Penso alla vita domestica, all’inserimento nel lavoro, penso a gratificazioni nello studio e sul posto di lavoro, penso a soddisfazioni nella vita sociale, come avere degli amici da frequentare e magari l’aiuto nel trovare un compagno e mantenere una relazione sana. Penso allo sport, agli hobby, ai divertimenti e a tutte quelle attività ad minchiam che sono essenziali per vivere bene. Penso all’aiuto psicologico cruciale  quando queste persone inevitabilmente saranno da sole durane la giornata. Sappiamo bene che finchè la testa è impegnata in qualche attività interessante non sente il male, ma una volta che andiamo a dormire, quel lato del cervello che per convenzione sociale millenaria chiamiamo cuore, comincia a sbattere nelle tempie, sparando flash di ricordi bellissimi e immagini di come sarebbe stata la vita se… Credo sia in quei momenti che la persona soffre di più e allora bisogna intervenire a monte, creando meccanismi di difesa e di rapida uscita.

Ovviamente, non ho la benchè minima idea di come si organizzi una simile impresa. Sono sicura, però, che qualcosa salterà fuori dal cilindro. Se avete suggerimenti, consigli e riflessioni, non esitate. Ho anche già il nome: Prometeo. Una delle pochissime figure della mitologia che volesse salvare l’umanità, e non sterminarla.
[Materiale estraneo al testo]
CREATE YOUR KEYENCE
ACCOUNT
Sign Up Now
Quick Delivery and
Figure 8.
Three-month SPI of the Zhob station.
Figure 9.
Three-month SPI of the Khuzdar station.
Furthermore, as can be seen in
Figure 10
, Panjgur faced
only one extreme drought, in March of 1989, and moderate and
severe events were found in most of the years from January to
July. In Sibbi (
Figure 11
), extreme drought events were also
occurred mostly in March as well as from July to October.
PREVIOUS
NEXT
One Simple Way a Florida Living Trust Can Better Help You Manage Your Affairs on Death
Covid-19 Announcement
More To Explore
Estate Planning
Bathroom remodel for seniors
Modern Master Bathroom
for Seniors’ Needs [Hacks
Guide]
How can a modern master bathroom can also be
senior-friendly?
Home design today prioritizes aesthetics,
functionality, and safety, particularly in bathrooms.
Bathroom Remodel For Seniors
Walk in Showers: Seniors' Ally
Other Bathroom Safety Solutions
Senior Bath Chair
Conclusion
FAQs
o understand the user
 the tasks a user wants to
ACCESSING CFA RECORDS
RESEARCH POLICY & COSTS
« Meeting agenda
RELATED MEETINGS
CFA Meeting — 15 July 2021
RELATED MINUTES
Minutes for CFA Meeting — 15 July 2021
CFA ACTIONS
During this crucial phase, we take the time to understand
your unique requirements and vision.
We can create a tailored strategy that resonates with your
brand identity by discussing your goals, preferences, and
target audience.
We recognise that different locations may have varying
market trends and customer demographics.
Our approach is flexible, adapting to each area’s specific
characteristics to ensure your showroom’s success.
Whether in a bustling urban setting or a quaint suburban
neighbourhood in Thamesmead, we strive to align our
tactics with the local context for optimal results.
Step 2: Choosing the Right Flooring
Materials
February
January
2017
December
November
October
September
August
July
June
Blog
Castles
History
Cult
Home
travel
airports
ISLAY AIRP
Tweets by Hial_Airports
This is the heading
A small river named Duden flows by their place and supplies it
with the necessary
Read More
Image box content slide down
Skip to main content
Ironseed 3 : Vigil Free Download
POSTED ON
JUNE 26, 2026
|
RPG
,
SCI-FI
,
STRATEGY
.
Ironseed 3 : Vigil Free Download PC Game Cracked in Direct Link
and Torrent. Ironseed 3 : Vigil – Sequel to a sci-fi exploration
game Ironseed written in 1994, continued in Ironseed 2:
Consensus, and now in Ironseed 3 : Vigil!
Datemi input anche voi. Come possiamo fare una cosa del genere? Come facciamo a rendere Prometeo una realtà funzionale ed efficiente? Ho la nausea a pensare a tutte quelle finte associazioni che vogliono solo compatire: non portano a nulla. Ogni minuto è prezioso, quindi perché sprecarlo nel terrore, nel dolore e nel dubbio? Meritiamo tutto, basta solo che ci organizziamo un po’ per ottenerlo. La vita potrebbe durare fino a domani sera, oppure altri 100 anni. Non potendolo sapere, usiamo le nostre capacità, impegniamoci, amiamo, costruiamo e vediamo che succede. Cerchiamo, anche, di non tirare fuori solo il peggio di noi: è vero che abbiamo avuto sfiga, molta sfiga, una cosa incredibile della quantità di schifo che sopportiamo. Questo non ci legittima a diventare delle bestie insensibili e presuntuose. Voi che invece ci state accanto, non demordete: magari gridiamo e scalciamo, ma la verità è che abbiamo una paura feroce e ci sentiamo molto soli.

Vi lascio con il pensiero positivo: quando Pandora, curiosa scimmiaccia che non era altro, aprì il vaso (che le era stato detto di non aprire, ma si sa, le donne fanno sempre di testa loro!), uscirono tutti i dolori del genere umano: tristezza, lavoro, fatica, paura, cattiveria, invidia…tutto. Alla fine, dopo la fuoriuscita del disastro, per ultima, uscì la speranza, che di lì in poi avrebbe accompagnato l’umanità, aiutandola a superare tutte le tragedie appena arrivate nel mondo.

E se la speranza, anziché aspettare che esca da qualche vaso o tazzina, la creassimo noi, dandole una struttura, una spina dorsale, che le consenta di vivere nel tempo, per noi e per quelli che verranno dopo di noi?